- [Activity]: Search the data for "wrist" and copy every matching line.

- [Records to use]:
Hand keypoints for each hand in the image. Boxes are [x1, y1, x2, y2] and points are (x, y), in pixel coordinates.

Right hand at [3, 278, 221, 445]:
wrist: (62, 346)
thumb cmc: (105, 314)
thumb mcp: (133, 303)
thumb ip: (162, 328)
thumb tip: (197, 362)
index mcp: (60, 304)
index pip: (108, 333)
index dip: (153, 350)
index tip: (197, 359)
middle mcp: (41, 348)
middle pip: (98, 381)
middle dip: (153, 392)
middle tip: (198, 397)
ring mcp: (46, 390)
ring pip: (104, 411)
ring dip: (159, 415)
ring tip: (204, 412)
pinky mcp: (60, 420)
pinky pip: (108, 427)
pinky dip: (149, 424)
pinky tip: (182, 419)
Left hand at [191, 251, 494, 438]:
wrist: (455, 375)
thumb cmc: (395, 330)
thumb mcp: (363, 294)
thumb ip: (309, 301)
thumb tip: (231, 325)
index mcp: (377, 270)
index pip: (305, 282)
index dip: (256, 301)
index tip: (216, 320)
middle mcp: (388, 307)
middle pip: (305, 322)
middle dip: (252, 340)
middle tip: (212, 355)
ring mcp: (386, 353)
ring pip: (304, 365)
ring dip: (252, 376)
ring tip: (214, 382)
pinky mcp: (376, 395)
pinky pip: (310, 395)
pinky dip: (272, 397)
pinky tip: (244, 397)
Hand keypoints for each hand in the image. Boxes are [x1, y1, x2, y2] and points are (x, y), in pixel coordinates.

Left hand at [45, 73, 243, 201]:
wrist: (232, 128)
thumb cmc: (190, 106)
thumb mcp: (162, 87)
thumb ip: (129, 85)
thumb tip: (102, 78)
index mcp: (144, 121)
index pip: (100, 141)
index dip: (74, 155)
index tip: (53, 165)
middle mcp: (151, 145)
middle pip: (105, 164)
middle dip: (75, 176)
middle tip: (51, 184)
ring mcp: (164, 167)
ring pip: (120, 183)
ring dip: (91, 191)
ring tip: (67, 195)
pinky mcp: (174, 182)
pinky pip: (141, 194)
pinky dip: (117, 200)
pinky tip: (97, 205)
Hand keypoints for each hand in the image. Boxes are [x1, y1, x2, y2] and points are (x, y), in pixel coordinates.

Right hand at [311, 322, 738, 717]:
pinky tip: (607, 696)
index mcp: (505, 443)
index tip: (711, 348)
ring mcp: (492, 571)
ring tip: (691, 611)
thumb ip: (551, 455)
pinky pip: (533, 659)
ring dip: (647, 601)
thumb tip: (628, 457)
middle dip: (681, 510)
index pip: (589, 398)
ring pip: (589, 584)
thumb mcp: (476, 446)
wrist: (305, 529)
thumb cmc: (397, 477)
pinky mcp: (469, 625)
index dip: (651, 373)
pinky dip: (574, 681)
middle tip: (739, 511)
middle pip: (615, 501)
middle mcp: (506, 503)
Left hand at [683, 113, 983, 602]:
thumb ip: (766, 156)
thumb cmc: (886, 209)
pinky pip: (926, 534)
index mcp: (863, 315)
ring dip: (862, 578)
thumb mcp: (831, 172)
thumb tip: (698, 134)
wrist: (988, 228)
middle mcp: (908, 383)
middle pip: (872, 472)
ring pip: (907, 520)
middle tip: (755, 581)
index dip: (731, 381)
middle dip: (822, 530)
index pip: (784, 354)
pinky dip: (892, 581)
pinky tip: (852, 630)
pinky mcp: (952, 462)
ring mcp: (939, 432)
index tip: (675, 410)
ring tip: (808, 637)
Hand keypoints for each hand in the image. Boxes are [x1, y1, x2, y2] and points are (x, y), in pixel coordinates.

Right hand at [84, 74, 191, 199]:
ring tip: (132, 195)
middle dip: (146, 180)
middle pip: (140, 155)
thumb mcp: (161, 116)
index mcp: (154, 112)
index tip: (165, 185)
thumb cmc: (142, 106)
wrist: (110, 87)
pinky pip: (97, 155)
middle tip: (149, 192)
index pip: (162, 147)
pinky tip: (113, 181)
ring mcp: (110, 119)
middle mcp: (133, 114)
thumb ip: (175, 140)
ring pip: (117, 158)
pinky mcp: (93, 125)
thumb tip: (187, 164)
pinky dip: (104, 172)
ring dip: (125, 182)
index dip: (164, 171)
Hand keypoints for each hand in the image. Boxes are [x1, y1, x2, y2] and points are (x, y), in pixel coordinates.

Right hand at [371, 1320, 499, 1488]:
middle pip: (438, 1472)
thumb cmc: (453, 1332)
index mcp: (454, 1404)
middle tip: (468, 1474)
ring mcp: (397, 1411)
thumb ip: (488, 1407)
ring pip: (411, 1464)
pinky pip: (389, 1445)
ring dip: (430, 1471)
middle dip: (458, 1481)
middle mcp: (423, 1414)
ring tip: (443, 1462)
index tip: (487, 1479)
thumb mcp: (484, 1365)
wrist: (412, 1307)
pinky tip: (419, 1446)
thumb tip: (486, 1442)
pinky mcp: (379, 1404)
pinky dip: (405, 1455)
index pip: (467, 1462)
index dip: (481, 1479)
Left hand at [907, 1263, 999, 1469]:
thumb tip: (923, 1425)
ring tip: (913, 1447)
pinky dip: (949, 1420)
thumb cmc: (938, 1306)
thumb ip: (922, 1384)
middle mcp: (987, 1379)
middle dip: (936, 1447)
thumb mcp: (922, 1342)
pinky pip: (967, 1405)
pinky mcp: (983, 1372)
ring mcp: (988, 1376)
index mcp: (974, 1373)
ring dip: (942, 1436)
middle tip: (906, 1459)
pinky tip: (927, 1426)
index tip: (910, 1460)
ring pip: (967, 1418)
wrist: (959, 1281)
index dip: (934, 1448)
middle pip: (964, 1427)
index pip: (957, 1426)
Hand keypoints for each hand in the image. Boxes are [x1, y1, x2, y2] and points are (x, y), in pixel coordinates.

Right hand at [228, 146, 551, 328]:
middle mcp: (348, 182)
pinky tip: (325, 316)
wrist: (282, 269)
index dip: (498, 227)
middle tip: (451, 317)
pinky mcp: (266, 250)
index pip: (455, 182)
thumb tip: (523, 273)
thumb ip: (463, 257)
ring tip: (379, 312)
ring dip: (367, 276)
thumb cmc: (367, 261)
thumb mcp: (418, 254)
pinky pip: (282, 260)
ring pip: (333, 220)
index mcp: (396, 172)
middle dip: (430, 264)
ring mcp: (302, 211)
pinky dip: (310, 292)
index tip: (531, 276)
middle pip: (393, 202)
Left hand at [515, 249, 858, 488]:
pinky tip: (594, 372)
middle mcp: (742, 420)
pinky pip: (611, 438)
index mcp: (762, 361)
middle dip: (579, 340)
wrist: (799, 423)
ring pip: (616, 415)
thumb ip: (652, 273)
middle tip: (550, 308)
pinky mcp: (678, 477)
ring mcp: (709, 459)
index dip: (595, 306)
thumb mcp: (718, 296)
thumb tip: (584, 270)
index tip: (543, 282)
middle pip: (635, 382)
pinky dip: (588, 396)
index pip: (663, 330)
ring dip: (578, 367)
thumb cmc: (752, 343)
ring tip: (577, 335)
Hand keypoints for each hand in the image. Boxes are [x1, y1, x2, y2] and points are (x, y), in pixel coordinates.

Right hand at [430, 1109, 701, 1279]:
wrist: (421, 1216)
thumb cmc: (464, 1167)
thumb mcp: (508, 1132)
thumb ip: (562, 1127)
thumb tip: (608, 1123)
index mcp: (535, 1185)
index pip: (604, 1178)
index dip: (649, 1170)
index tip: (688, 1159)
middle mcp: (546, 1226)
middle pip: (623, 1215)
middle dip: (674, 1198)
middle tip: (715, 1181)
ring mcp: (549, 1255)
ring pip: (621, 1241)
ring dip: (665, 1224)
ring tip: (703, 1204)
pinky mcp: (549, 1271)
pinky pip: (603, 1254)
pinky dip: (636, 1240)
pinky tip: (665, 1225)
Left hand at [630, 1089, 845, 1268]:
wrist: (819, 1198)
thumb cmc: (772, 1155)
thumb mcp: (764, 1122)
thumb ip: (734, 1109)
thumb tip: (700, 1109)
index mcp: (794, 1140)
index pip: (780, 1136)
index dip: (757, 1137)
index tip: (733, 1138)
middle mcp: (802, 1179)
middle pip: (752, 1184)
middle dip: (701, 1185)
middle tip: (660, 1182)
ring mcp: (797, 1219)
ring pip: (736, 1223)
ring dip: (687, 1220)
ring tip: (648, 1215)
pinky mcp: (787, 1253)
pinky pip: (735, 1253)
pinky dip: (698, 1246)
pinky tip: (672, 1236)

- [Result of the task]:
wrist: (62, 346)
wrist: (455, 375)
wrist: (232, 128)
wrist: (305, 529)
wrist: (988, 228)
wrist: (110, 87)
wrist: (412, 1307)
wrist: (959, 1281)
wrist: (282, 269)
wrist: (799, 423)
wrist: (421, 1216)
wrist: (819, 1198)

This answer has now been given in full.